---------- Input material ----------

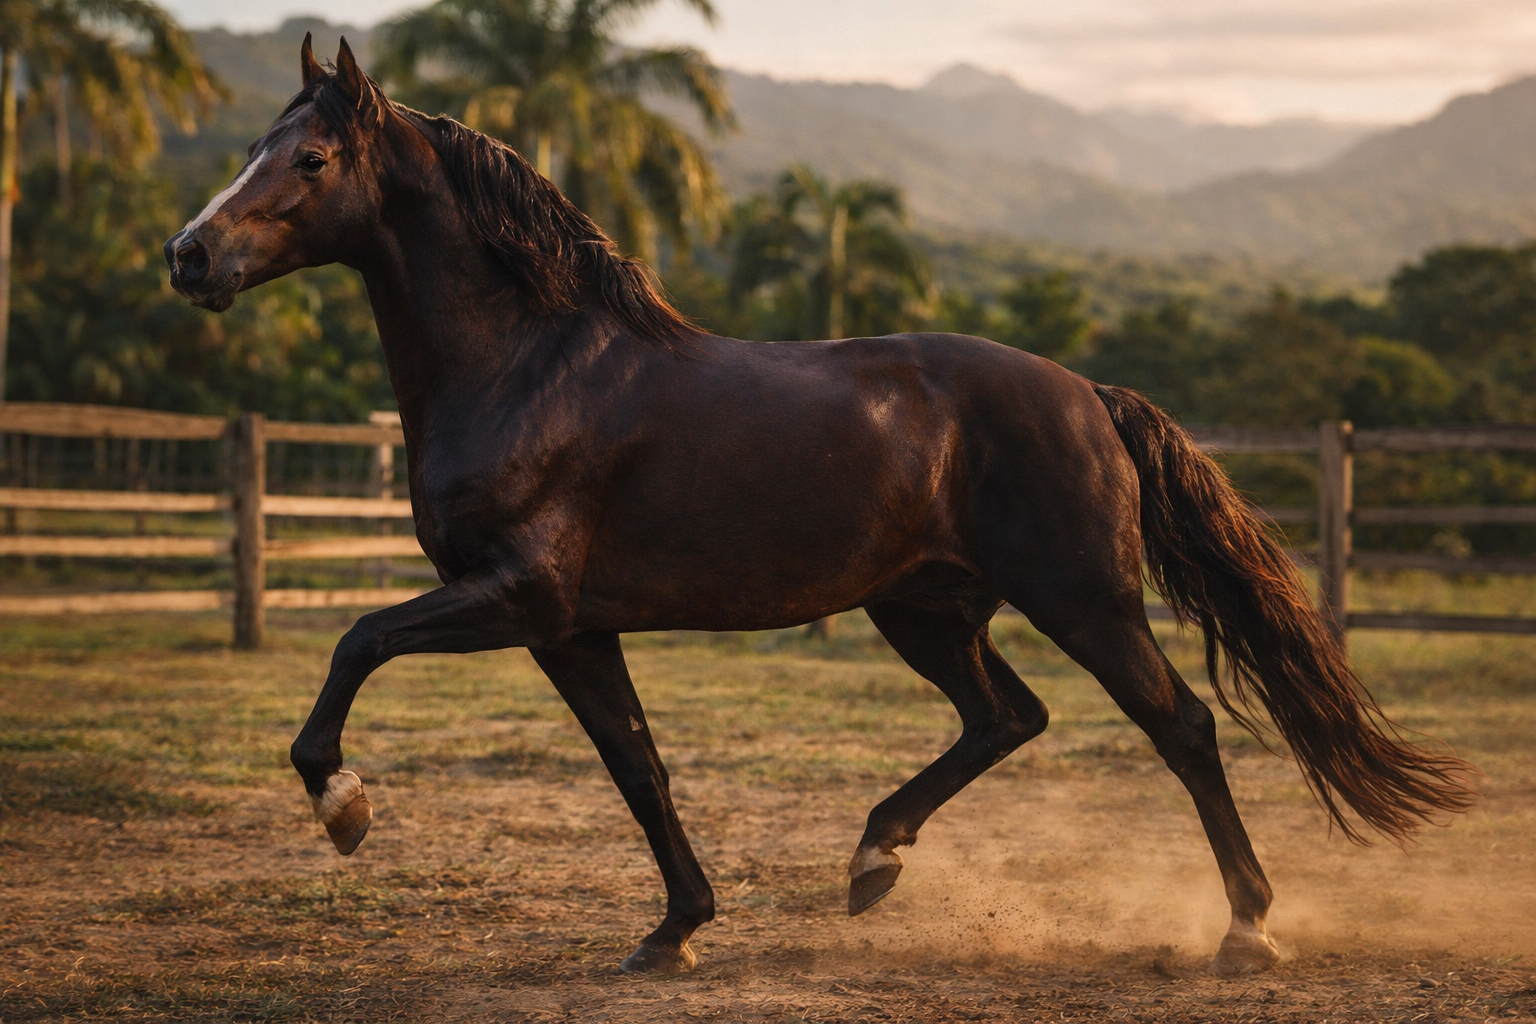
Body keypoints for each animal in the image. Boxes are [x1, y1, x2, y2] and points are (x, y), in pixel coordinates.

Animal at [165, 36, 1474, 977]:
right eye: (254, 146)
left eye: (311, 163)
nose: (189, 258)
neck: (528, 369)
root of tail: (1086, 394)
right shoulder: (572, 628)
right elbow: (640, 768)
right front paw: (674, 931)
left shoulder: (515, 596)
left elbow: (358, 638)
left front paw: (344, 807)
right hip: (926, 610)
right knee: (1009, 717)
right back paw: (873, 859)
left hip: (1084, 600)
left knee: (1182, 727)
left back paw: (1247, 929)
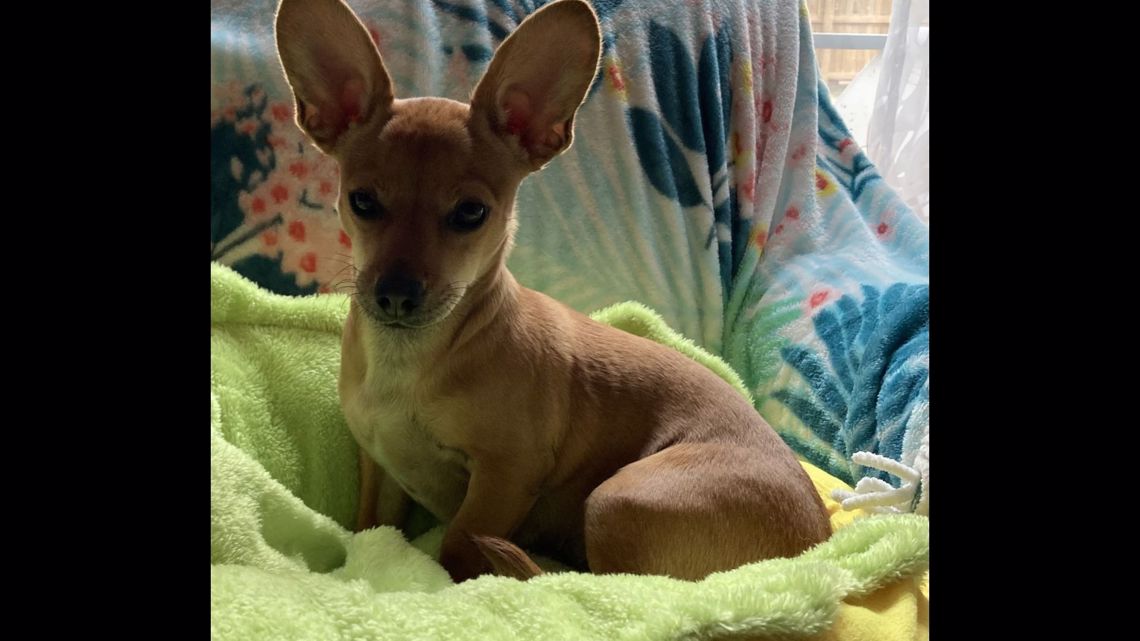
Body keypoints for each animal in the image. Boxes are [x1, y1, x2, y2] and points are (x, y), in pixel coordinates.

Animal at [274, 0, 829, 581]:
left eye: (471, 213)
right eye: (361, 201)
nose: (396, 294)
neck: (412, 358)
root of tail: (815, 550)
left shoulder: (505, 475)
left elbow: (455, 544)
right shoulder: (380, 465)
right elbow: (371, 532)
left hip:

----------

> [Your goal]: Among the entries above, find the line with "right hip: (926, 610)" and repeat exactly from there through the line with "left shoulder: (505, 475)", leaving out the pictures.

> [Solution to this exercise]:
right hip: (926, 610)
right knee: (1009, 717)
right back paw: (873, 859)
left hip: (1084, 600)
left knee: (1182, 727)
left back paw: (1247, 929)
Body keypoints for each animal in the image. Boxes are [x1, y1, x2, y2] and points are (x, y), in pixel coordinates.

Animal at [274, 0, 829, 581]:
left eye: (471, 213)
right eye: (361, 201)
nose: (396, 294)
neck: (412, 358)
root of tail: (815, 550)
left shoulder: (505, 475)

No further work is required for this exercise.